William Eggleston, Untitled, 1970. © Eggleston Artistic Trust, Courtesy Eggleston Artistic Trust and David Zwirner
IN IMAGES

William Eggleston's Chromatic Epiphany

David Zwirner gallery in New York presents the final dye-transfer prints ever made of William Eggleston’s photographs.


By Guénola Pellen. Photos by William Eggleston.

William Eggleston, Untitled, c. 1970. © Eggleston Artistic Trust. Courtesy Eggleston Artistic Trust and David Zwirner

Between 1969 and 1974, William Eggleston wandered through the southern American territories, capturing on Kodachrome these fragments of existence that Guy Stricherz and Irene Malli transmuted according to the trichromatic arcanum of cyan, magenta, and yellow. With Kodak having discontinued film production in the early 1990s, these 45 prints exhausted the final reserves of photosensitive paper. No one will ever be able to recreate such dyes.
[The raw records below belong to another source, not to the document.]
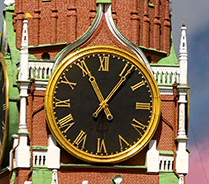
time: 11:06
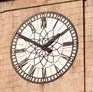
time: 1:50
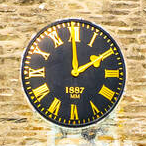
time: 1:59
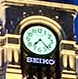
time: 7:22
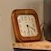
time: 6:19
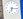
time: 6:15
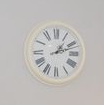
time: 1:11
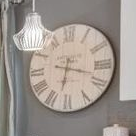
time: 6:17
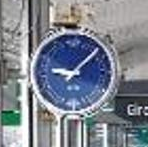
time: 9:07
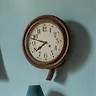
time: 7:47
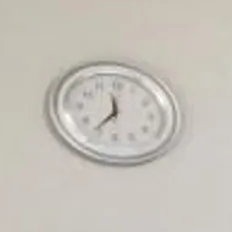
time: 11:35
William Eggleston, Untitled, 1972. © Eggleston Artistic Trust. Courtesy Eggleston Artistic Trust and David Zwirner

This chromatic depth that only dye-transfer could achieve transfigures the South skies into protagonists, their luminescence varying according to the captured hour, while below lie the withering vestiges of a vernacular civilization. Certain images, drawn from the “Outlands” and “Chromes” series, were shown during the pioneering 1976 MoMA exhibition that legitimized color photography as art.

William Eggleston, Untitled, 1971. © Eggleston Artistic Trust. Courtesy Eggleston Artistic Trust and David Zwirner

Road signs and automobile bodies rise as blocks of stupefying saturation. This tonal richness, fruit of an artisanal process now obsolete, confers upon the manufactured objects of provincial America a quasi-hallucinatory presence. Human beings and their garments become chromatic vectors—a visual polyphony that no contemporary process could equal.

William Eggleston, Untitled, 1973. © Eggleston Artistic Trust. Courtesy Eggleston Artistic Trust and David Zwirner

The interiors, by contrast, reveal a baroque tenebrism where shadow engenders blues and blacks of abyssal depth that only the incomparable texture of dye-transfer could manifest.

William Eggleston, Untitled, 1971. © Eggleston Artistic Trust. Courtesy Eggleston Artistic Trust and David Zwirner

Contemplating these ultimate dyes is overwhelming. We witness, stupefied, the vestiges of an age of photography, when manual chemistry engendered a chromatic splendor forever past.


“William Eggleston: The Last Dyes” is on show at David Zwirner gallery until March 7, 2026.